§ What you need to do: Copy the text of every item below word for word, leaving out the pictures.

* * *

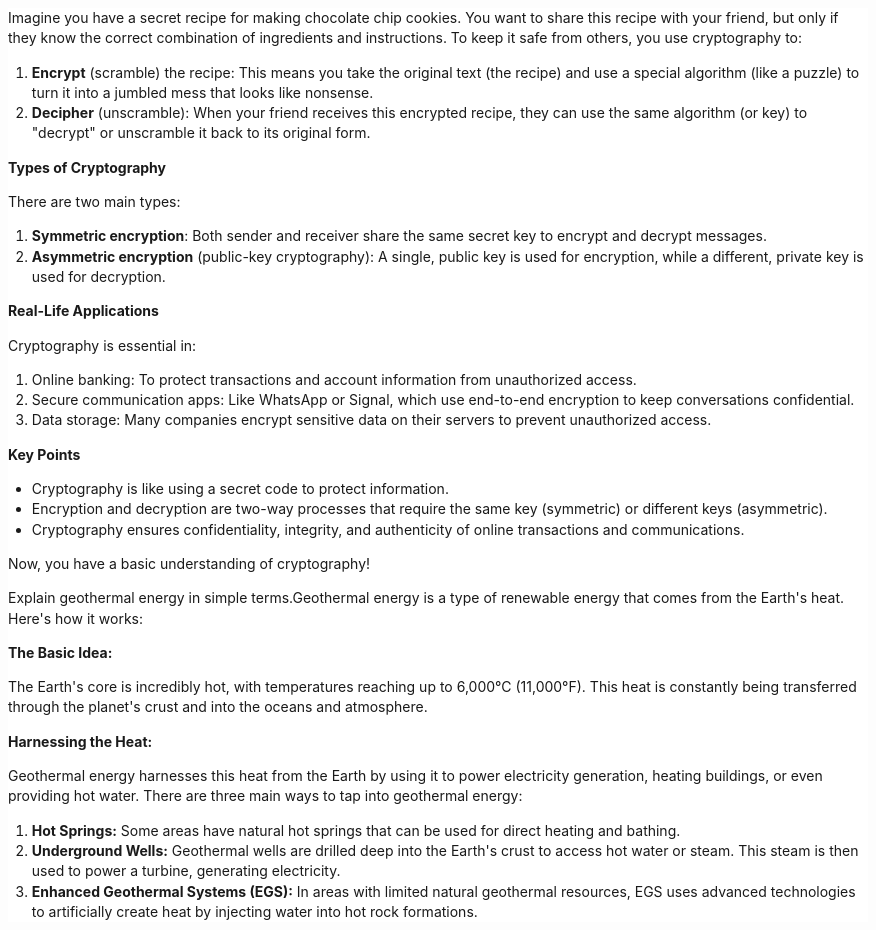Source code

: Imagine you have a secret recipe for making chocolate chip cookies. You want to share this recipe with your friend, but only if they know the correct combination of ingredients and instructions. To keep it safe from others, you use cryptography to:

1. **Encrypt** (scramble) the recipe: This means you take the original text (the recipe) and use a special algorithm (like a puzzle) to turn it into a jumbled mess that looks like nonsense.
2. **Decipher** (unscramble): When your friend receives this encrypted recipe, they can use the same algorithm (or key) to "decrypt" or unscramble it back to its original form.

**Types of Cryptography**

There are two main types:

1. **Symmetric encryption**: Both sender and receiver share the same secret key to encrypt and decrypt messages.
2. **Asymmetric encryption** (public-key cryptography): A single, public key is used for encryption, while a different, private key is used for decryption.

**Real-Life Applications**

Cryptography is essential in:

1. Online banking: To protect transactions and account information from unauthorized access.
2. Secure communication apps: Like WhatsApp or Signal, which use end-to-end encryption to keep conversations confidential.
3. Data storage: Many companies encrypt sensitive data on their servers to prevent unauthorized access.

**Key Points**

* Cryptography is like using a secret code to protect information.
* Encryption and decryption are two-way processes that require the same key (symmetric) or different keys (asymmetric).
* Cryptography ensures confidentiality, integrity, and authenticity of online transactions and communications.

Now, you have a basic understanding of cryptography!
<end>

Explain geothermal energy in simple terms.<start>Geothermal energy is a type of renewable energy that comes from the Earth's heat. Here's how it works:

**The Basic Idea:**

The Earth's core is incredibly hot, with temperatures reaching up to 6,000°C (11,000°F). This heat is constantly being transferred through the planet's crust and into the oceans and atmosphere.

**Harnessing the Heat:**

Geothermal energy harnesses this heat from the Earth by using it to power electricity generation, heating buildings, or even providing hot water. There are three main ways to tap into geothermal energy:

1. **Hot Springs:** Some areas have natural hot springs that can be used for direct heating and bathing.
2. **Underground Wells:** Geothermal wells are drilled deep into the Earth's crust to access hot water or steam. This steam is then used to power a turbine, generating electricity.
3. **Enhanced Geothermal Systems (EGS):** In areas with limited natural geothermal resources, EGS uses advanced technologies to artificially create heat by injecting water into hot rock formations.
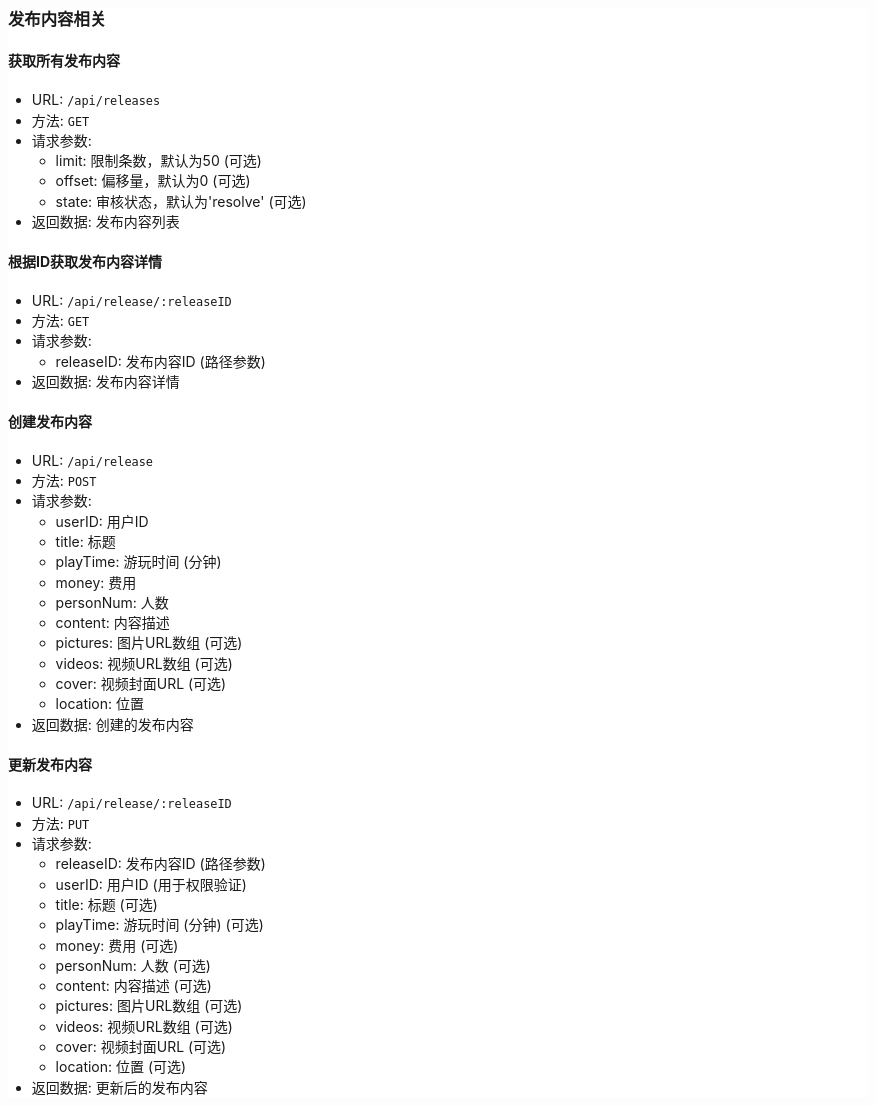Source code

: ### 发布内容相关

#### 获取所有发布内容

- URL: `/api/releases`
- 方法: `GET`
- 请求参数:
  - limit: 限制条数，默认为50 (可选)
  - offset: 偏移量，默认为0 (可选)
  - state: 审核状态，默认为'resolve' (可选)
- 返回数据: 发布内容列表

#### 根据ID获取发布内容详情

- URL: `/api/release/:releaseID`
- 方法: `GET`
- 请求参数:
  - releaseID: 发布内容ID (路径参数)
- 返回数据: 发布内容详情

#### 创建发布内容

- URL: `/api/release`
- 方法: `POST`
- 请求参数:
  - userID: 用户ID
  - title: 标题
  - playTime: 游玩时间 (分钟)
  - money: 费用
  - personNum: 人数
  - content: 内容描述
  - pictures: 图片URL数组 (可选)
  - videos: 视频URL数组 (可选)
  - cover: 视频封面URL (可选)
  - location: 位置
- 返回数据: 创建的发布内容

#### 更新发布内容

- URL: `/api/release/:releaseID`
- 方法: `PUT`
- 请求参数:
  - releaseID: 发布内容ID (路径参数)
  - userID: 用户ID (用于权限验证)
  - title: 标题 (可选)
  - playTime: 游玩时间 (分钟) (可选)
  - money: 费用 (可选)
  - personNum: 人数 (可选)
  - content: 内容描述 (可选)
  - pictures: 图片URL数组 (可选)
  - videos: 视频URL数组 (可选)
  - cover: 视频封面URL (可选)
  - location: 位置 (可选)
- 返回数据: 更新后的发布内容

* * *

§ Answer to this problem:
Source code

: Imagine you have a secret recipe for making chocolate chip cookies. You want to share this recipe with your friend, but only if they know the correct combination of ingredients and instructions. To keep it safe from others, you use cryptography to:

1. **Encrypt** (scramble) the recipe: This means you take the original text (the recipe) and use a special algorithm (like a puzzle) to turn it into a jumbled mess that looks like nonsense.
2. **Decipher** (unscramble): When your friend receives this encrypted recipe, they can use the same algorithm (or key) to "decrypt" or unscramble it back to its original form.

**Types of Cryptography**

There are two main types:

1. **Symmetric encryption**: Both sender and receiver share the same secret key to encrypt and decrypt messages.
2. **Asymmetric encryption** (public-key cryptography): A single, public key is used for encryption, while a different, private key is used for decryption.

**Real-Life Applications**

Cryptography is essential in:

1. Online banking: To protect transactions and account information from unauthorized access.
2. Secure communication apps: Like WhatsApp or Signal, which use end-to-end encryption to keep conversations confidential.
3. Data storage: Many companies encrypt sensitive data on their servers to prevent unauthorized access.

**Key Points**

* Cryptography is like using a secret code to protect information.
* Encryption and decryption are two-way processes that require the same key (symmetric) or different keys (asymmetric).
* Cryptography ensures confidentiality, integrity, and authenticity of online transactions and communications.

Now, you have a basic understanding of cryptography!
<end>

Explain geothermal energy in simple terms.<start>Geothermal energy is a type of renewable energy that comes from the Earth's heat. Here's how it works:

**The Basic Idea:**

The Earth's core is incredibly hot, with temperatures reaching up to 6,000°C (11,000°F). This heat is constantly being transferred through the planet's crust and into the oceans and atmosphere.

**Harnessing the Heat:**

Geothermal energy harnesses this heat from the Earth by using it to power electricity generation, heating buildings, or even providing hot water. There are three main ways to tap into geothermal energy:

1. **Hot Springs:** Some areas have natural hot springs that can be used for direct heating and bathing.
2. **Underground Wells:** Geothermal wells are drilled deep into the Earth's crust to access hot water or steam. This steam is then used to power a turbine, generating electricity.
3. **Enhanced Geothermal Systems (EGS):** In areas with limited natural geothermal resources, EGS uses advanced technologies to artificially create heat by injecting water into hot rock formations.
Source code

: ### 发布内容相关

#### 获取所有发布内容

- URL: `/api/releases`
- 方法: `GET`
- 请求参数:
  - limit: 限制条数，默认为50 (可选)
  - offset: 偏移量，默认为0 (可选)
  - state: 审核状态，默认为'resolve' (可选)
- 返回数据: 发布内容列表

#### 根据ID获取发布内容详情

- URL: `/api/release/:releaseID`
- 方法: `GET`
- 请求参数:
  - releaseID: 发布内容ID (路径参数)
- 返回数据: 发布内容详情

#### 创建发布内容

- URL: `/api/release`
- 方法: `POST`
- 请求参数:
  - userID: 用户ID
  - title: 标题
  - playTime: 游玩时间 (分钟)
  - money: 费用
  - personNum: 人数
  - content: 内容描述
  - pictures: 图片URL数组 (可选)
  - videos: 视频URL数组 (可选)
  - cover: 视频封面URL (可选)
  - location: 位置
- 返回数据: 创建的发布内容

#### 更新发布内容

- URL: `/api/release/:releaseID`
- 方法: `PUT`
- 请求参数:
  - releaseID: 发布内容ID (路径参数)
  - userID: 用户ID (用于权限验证)
  - title: 标题 (可选)
  - playTime: 游玩时间 (分钟) (可选)
  - money: 费用 (可选)
  - personNum: 人数 (可选)
  - content: 内容描述 (可选)
  - pictures: 图片URL数组 (可选)
  - videos: 视频URL数组 (可选)
  - cover: 视频封面URL (可选)
  - location: 位置 (可选)
- 返回数据: 更新后的发布内容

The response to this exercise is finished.